- What the exercise asks -
Output only an exact transcription of the line containing "left shoulder: (413, 211)" and all lines that follow it in the data below.

- The data -
⁂

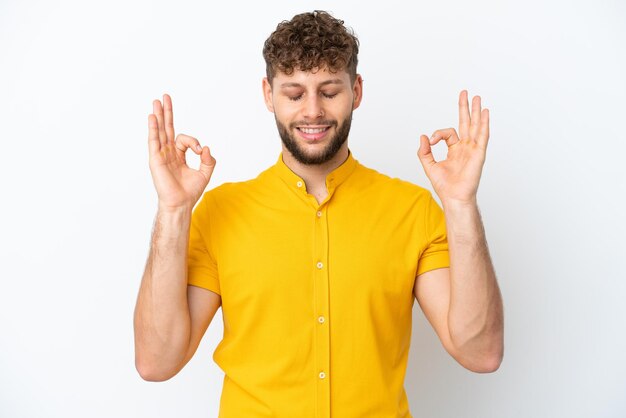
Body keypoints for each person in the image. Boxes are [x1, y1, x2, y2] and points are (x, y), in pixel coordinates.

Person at [133, 9, 504, 418]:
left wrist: (461, 205)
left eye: (329, 92)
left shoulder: (413, 211)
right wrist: (172, 210)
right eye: (294, 94)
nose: (312, 111)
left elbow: (480, 352)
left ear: (356, 91)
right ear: (267, 94)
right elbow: (157, 361)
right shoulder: (220, 212)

⁂

- Solution to the problem -
left shoulder: (413, 211)
right wrist: (172, 210)
right eye: (294, 94)
nose: (312, 111)
left elbow: (480, 352)
left ear: (356, 91)
right ear: (267, 94)
right elbow: (157, 361)
right shoulder: (220, 212)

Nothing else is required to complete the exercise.